Le président du CICR à Moscou pour évoquer le cas syrien

Le président du CICR, Jakob Kellenberger, se rend à Moscou pour y discuter de la situation humanitaire en Syrie et exprimer les préoccupations de l'organisation à ce sujet.
05 août 2015, 16:05
/ Màj. le 20 oct. 2015 à 10:39
kellenberger

 Il doit y rencontrer lundi le ministre russe des Affaires étrangères Sergueï Lavrov.

Le diplomate suisse expliquera "le travail que le CICR et le Croissant-Rouge arabe syrien mènent depuis le début des troubles", a expliqué l'organisation dans un communiqué. Le CICR demande toujours une trêve quotidienne de deux heures afin de pouvoir évacuer les blessés et amener de l'aide aux personnes vulnérables.
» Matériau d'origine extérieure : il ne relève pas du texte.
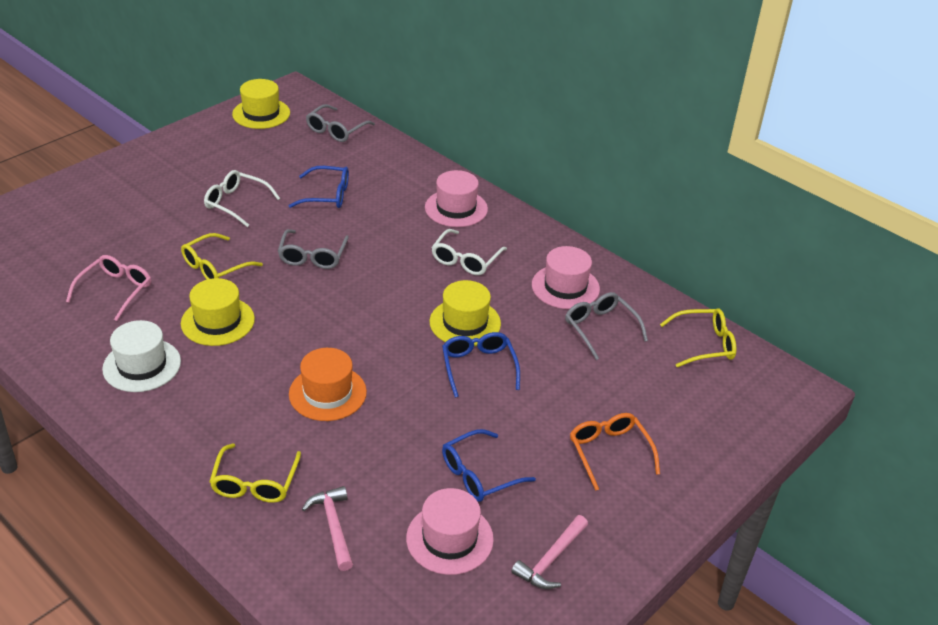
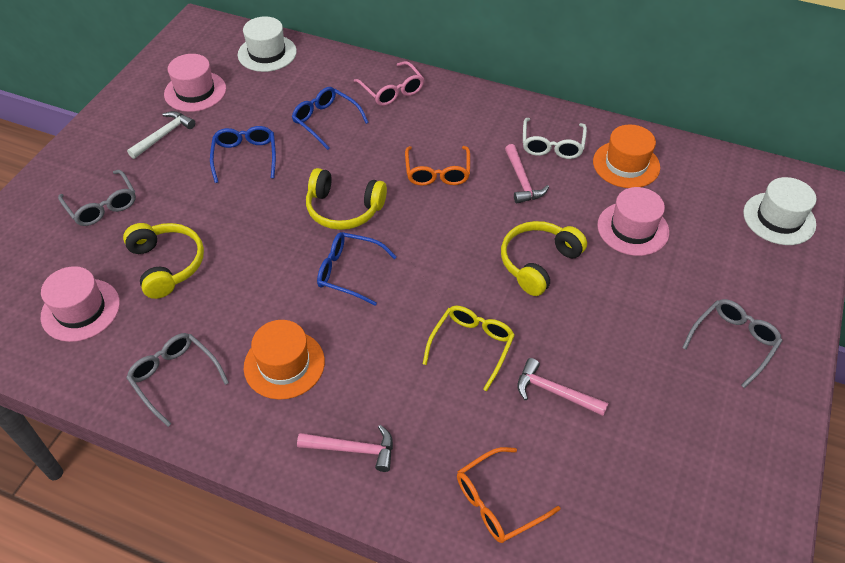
orange glasses: [570,413,660,491] = 1 -> [405,146,470,186] [457,447,560,543] = 2
orange hat: [289,348,367,421] = 1 -> [244,320,325,400] [593,125,660,188] = 2
pink hammer: [302,486,353,571] [511,515,588,589] = 2 -> [297,425,393,472] [505,144,549,204] [517,358,609,416] = 3
white glasses: [204,170,280,227] [431,229,507,275] = 2 -> [523,118,587,159] = 1
white hammer: none = 0 -> [127,111,195,159] = 1
white hat: [102,320,181,392] = 1 -> [238,16,297,72] [743,177,817,245] = 2
yellow glasses: [181,233,263,280] [209,443,301,503] [660,308,736,367] = 3 -> [423,306,515,391] = 1
yellow hat: [181,278,255,346] [232,79,290,129] [430,280,501,346] = 3 -> none = 0
yellow headphones: none = 0 -> [123,223,204,299] [306,168,387,230] [501,221,587,296] = 3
"La situation humanitaire à Homs, Idlib, Hama, Deraa et d'autres lieux touchés par les troubles reste extrêmement difficile et pourrait continuer de se dégrader", explique M. Kellenberger cité dans le document.

"Le CICR est particulièrement inquiet pour les personnes vulnérables, notamment celles détenues en lien avec les affrontements et celles qui sont malades ou blessées", ajoute Jakob Kellenberger. L'organisation doit "de toute urgence être capable d'étendre ses activités d'assistance et de protection pour répondre à leurs besoins".

Le président du CICR s'était rendu en Syrie en juin et en septembre. Il avait rencontré le président Bachar al-Assad lors de sa dernière visite. Depuis, "un dialogue régulier a été maintenu avec les autorités syriennes et des membres de l'opposition", précise le CICR.

Poursuite des violences

Cette visite intervient alors que les violences ne cessent pas en Syrie. Les troupes du régime ont mené dimanche des opérations dans de nombreuses provinces. Neuf personnes ont perdu la vie, selon des militants et une ONG syrienne. Un attentat à la voiture piégée a aussi fait "des morts et des blessés" à Alep, deuxième ville de Syrie, a indiqué l'Observatoire syrien des droits de l'homme (OSDH).

Selon un militant, l'explosion a été "suivie de tirs extrêmement nourris". Samedi, deux attaques à la voiture piégée, attribuées par les autorités à des "terroristes", ont fait 27 morts à Damas.